I want to point out the interesting implied dichotomy between the results the righteous seek and actions the righteous take. It’s only when they choose to delight in the Lord that He gives them the desire of their heart; by committing your way to the Lord and trusting, you see His action. The righteous are to turn away from evil and do good, and that when the law of his God is in his heart, he does not slip. So what is the message? That the righteous will continue to live righteously as they serve a God who delights in saving His children and providing for them abundantly and fully :” I have been young and now I’m old, yet I have not seen the righteous forsaken or his children begging for bread”. So as you strive to live in manner pleasing and acceptable to God, you will be tempted to look to the left and the right and envy the success of those not doing so. Remind yourself that the way of wicked leads only to destruction, even if it provides fleeting happiness in this life; and remember that God has promised to provide peace, rest, and delight when we turn to him. “he delivers them from the wicked and saves them because they take refuge in him” (vs 40).

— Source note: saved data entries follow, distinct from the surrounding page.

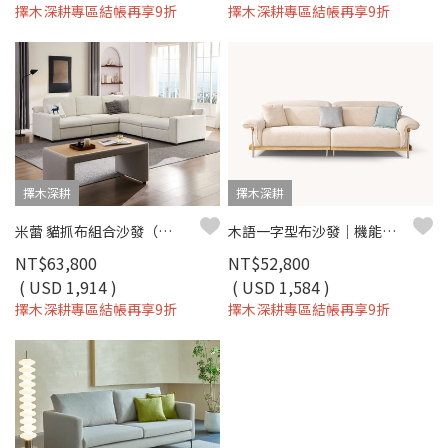
擇木深耕專區結帳再享9折
擇木深耕專區結帳再享9折
擇木深耕
擇木深耕
米蕾 貓抓布組合沙發（二色）｜防潑水耐磨 × 模組靈活拼接– 擇木深耕
木語一字型布沙發｜機能圓機布 × 白蠟木扶手 × 收納設計 – 擇木深耕
NT$63,800
NT$52,800
( USD 1,914 )
( USD 1,584 )
擇木深耕專區結帳再享9折
擇木深耕專區結帳再享9折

As with all this articles, this was written after many failed tests and weary cries to the Lord. So I do not write as one who has and will live this out perfectly. And I am sure that my faith is not done being refined and tested. But I hope you find this passage as encouraging as I did to continue in the way of the righteous. The Lord sees; He knows. We can trust Him.

Gospel reminder

As believers, all of us were at one point sons of wrath following the passions of the world. It’s only in God’s sovereign grace did He not only show us our sins laid before Him, but also made aware to us the reality of forgiveness that comes through Jesus, while giving us the ability to respond to the invitation towards that forgiveness and repentance. That being said, none of us have not been considered an evildoer, nor are we exempt from being tempted to giving in to evil doings. David, the writer of this Psalm, committed adultery, murder, and deception before the Lord. He suffered the consequences of these actions as well. Let us be reminded that if these words can be applied to us who were formerly seen as evildoers in God’s sight but who are now seen as righteous only through the imputed righteousness given to us through Jesus Christ, then they can be applied to those evildoers who have not yet answered the call to turn from their sin and choose The Way, The Truth, and The Life. Let us thank the Lord for His protection us while also praying for those still considered as evildoers to answer the call to repent and find the delight of Lord.